-- Opening Marker --

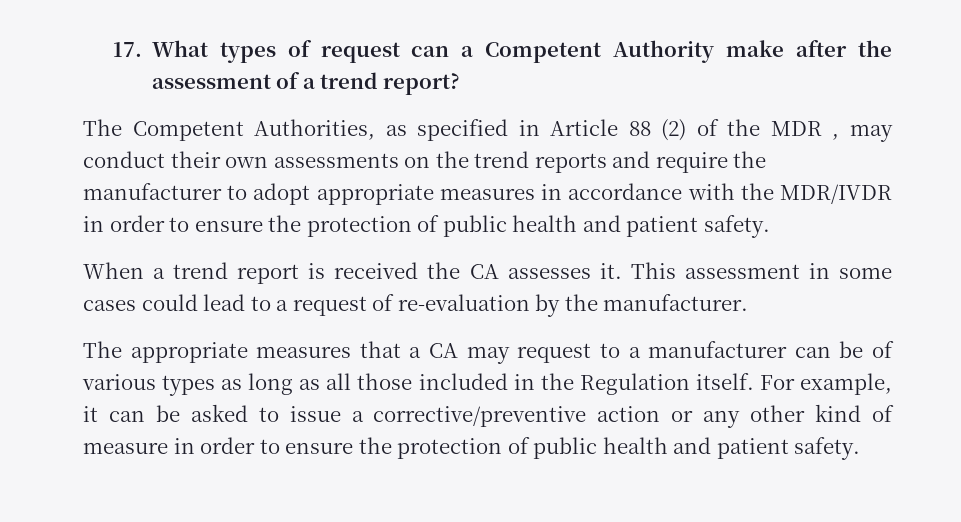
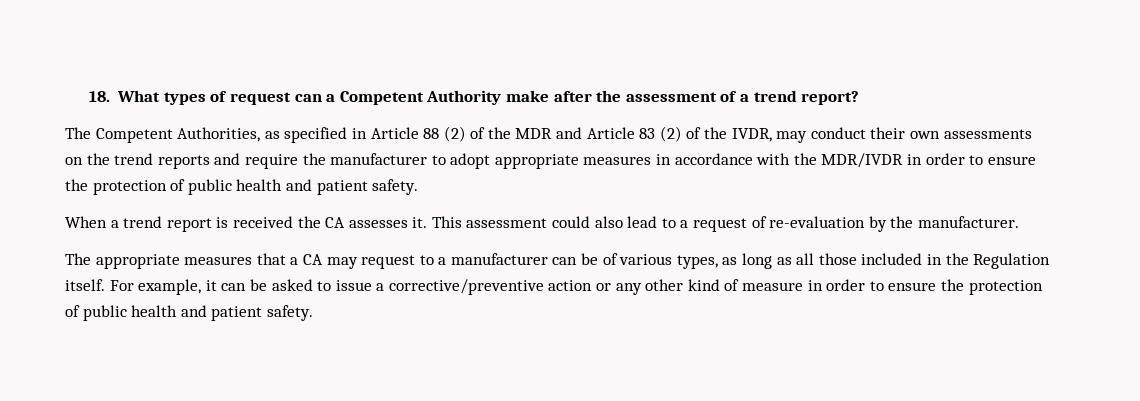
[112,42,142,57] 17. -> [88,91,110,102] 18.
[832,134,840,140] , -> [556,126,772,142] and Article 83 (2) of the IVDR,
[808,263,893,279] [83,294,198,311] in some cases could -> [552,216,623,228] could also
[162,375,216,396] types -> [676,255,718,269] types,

-- Closing Marker --
-- Opening Marker --

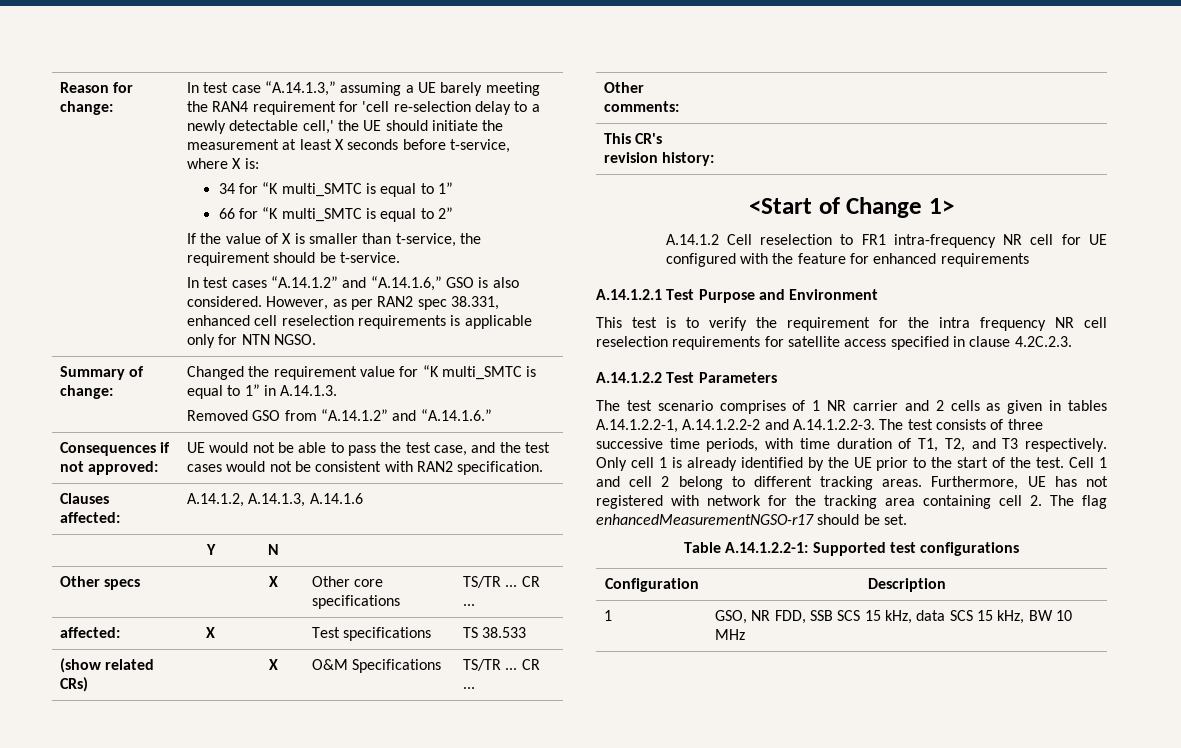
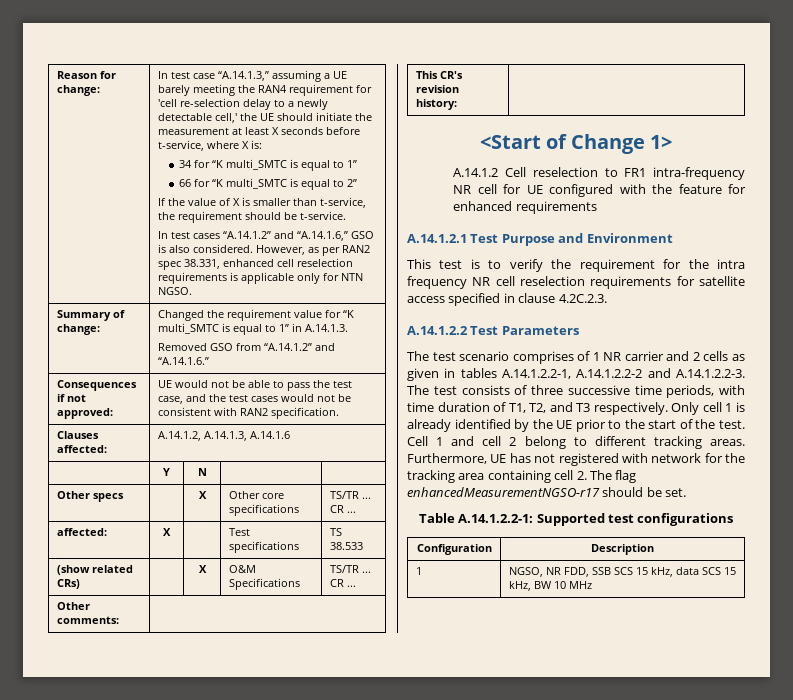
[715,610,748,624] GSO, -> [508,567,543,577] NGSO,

-- Closing Marker --

[To-do item]
Your answer must be the lines above from the one containing "[112,42,142,57] 17. -> [88,91,110,102] 18." to the one containing "[162,375,216,396] types ->", both included, restated word for word.

[Exercise response]
[112,42,142,57] 17. -> [88,91,110,102] 18.
[832,134,840,140] , -> [556,126,772,142] and Article 83 (2) of the IVDR,
[808,263,893,279] [83,294,198,311] in some cases could -> [552,216,623,228] could also
[162,375,216,396] types -> [676,255,718,269] types,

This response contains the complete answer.